Joe Bastianich, the son of Lidia Bastianich—an American chef specializing in Italian cuisine, as well as an author and restaurateur—revolutionizing the Italian food and wine world. Bastianich introduced people to new restaurants, a retail shop, a winery in Italy, books and more. Partnered with his mother, Joe opened up his first restaurant, Becco, located in New York’s theater-district. Here is where Joe created major buzz with his idea of a “prix fixe” wine list, bringing Becco near the top of the list of hotspots in The Big Apple. Then in 1998, Chef Mario Batali and Bastianich opened up their first restaurant, Babbo Ristorante e Enoteca, their flagship restaurant where Joe’s business expertise and Chef Batali’s traditional Italian skills flourished in an award-winning Greenwich Village dining establishment. Babbo soon attracted critical praise like an astounding three stars from the New York Times and was honored as The Best New Restaurant in America from the James Beard Foundation.
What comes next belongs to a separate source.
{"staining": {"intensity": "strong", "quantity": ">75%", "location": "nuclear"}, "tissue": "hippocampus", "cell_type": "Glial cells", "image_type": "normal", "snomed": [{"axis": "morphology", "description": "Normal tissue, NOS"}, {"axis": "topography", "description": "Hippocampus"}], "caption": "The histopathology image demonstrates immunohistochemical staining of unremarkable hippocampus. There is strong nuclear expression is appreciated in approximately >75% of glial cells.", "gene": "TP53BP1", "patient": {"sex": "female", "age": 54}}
Although Babbo Ristorante e Enoteca quickly climbed the ladder of culinary supremacy, Joe Bastianich and Chef Batali didn’t stop there. The pair opened multiple restaurants since Babbo’s inauguration—Lupa, Esca, Otto Enoteca Pizzeria, Casa Mono, Bar Jamon, Bistro Du Vent, Del Posto, Enoteca San Marco, B&B Restorante, Tarry Lodge, and CARNEVINO. Most of their business ventures showcase Chef Batali’s culinary genius in Italian fare; however they did branch out to provide a slightly different flavor palate by exploring Spanish cuisine in their restaurants Casa Mono and Bar Jamon.
Together they are indeed an unstoppable force within the food world, yet individually, they still continued their personal legacies. Chef Batali is an Iron Chef America alumist, where he frequently battled against challengers in Kitchen Arena. He also hosts the Food Network program, “Molto Mario” where he educates viewers on his philosophy and principles of Italian cuisine. More recently, Chef Batali and NASCAR have teamed up together to create the first ever cook book for NASCAR fans. In the book, Chef Batali gives helpful tips and tricks on how to construct a memorable NASCAR tailgate feast pre and post race. Bastianich ventured to his ancestral grounds of Friuli-Venezia Giulia to build his acclaimed wine estate, Azienda Agricola Bastianich. Soon after, he migrated to Maremma, Tuscany to open the wine estate La Mozza s.r.l. To go along with his excursion into the wine industry, Bastianich teamed up with Babbo’s Beverage Director and journalist David Lynch to write a comprehensive guide to all Italian wines called Vino Italiano. He then paired his award winning book with another, Vino Italino Guide, to help further educate wine afficianados on the delicacies of Italian vintages.
Joseph Bastianich and Chef Mario Batali have enlightened both veteran and novice foodies alike to tastes of not only true Italian cuisine, but dishes that are fundamentally marvelous all the while beguiling the culinary senses. It is a safe bet to consider that these two will continue on showcasing their talents to the food community whether as two peas in a pod or as individuals sprouting their own roots. Rest assured that their end product will be none the least sensational.